▸ **Extract**
*** Begin section ***

Right now I have the panels in one long series. This is working fine, until the sun starts setting behind a tree which casts shade panel by panel. One evening, as an experiment, I disconnected the currently shaded panel, having 7 in the series. The incoming watts to the inverter increased by almost 30%. I'm assuming this is what optimizers do: monitor each panel and if a single panel is outputting below the average of the others, bypass it.

I read that panels in parallel effectively function independently, reducing the impact of shaded panels to the overall system. Given the restrictions on my inverter, I can't parallel all 8 panels, as that would be over 86A vs the inverter limit of 25A on MPPT #1.

What I was thinking then instead to do is parallel every 2 panels (21.64A) and then series each group together. This should keep me under the inverter limit on Amps.

Will this help maximize my output? Are there other options?

*** End section ***

▸ **Raw data**
*** Begin section ***

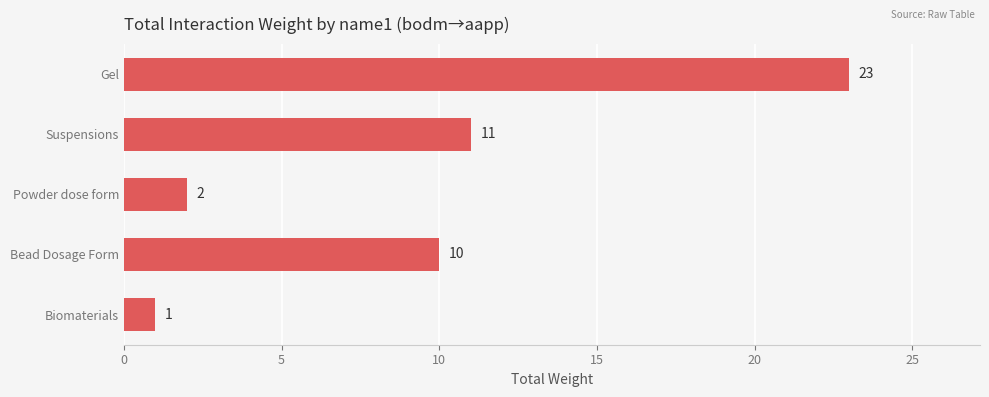

Is it true that the value at Bead Dosage Form is 5?

False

*** End section ***

▸ **What to work on**
a. Answer these from the solar panel post:
(i) How many panels remained in the series after the shaded one was disconnected?
(ii) What is the inverter's current limit on MPPT #1?
(iii) What current does the writer give for each pair of paralleled panels?
b. Please transcribe the stretch of the solar panel post from "I read that" through "on MPPT #1.".
The material has no role in this.

▸ **Outputs in order**
a.
(i) 7
(ii) 25A
(iii) 21.64A

b.
I read that panels in parallel effectively function independently, reducing the impact of shaded panels to the overall system. Given the restrictions on my inverter, I can't parallel all 8 panels, as that would be over 86A vs the inverter limit of 25A on MPPT #1.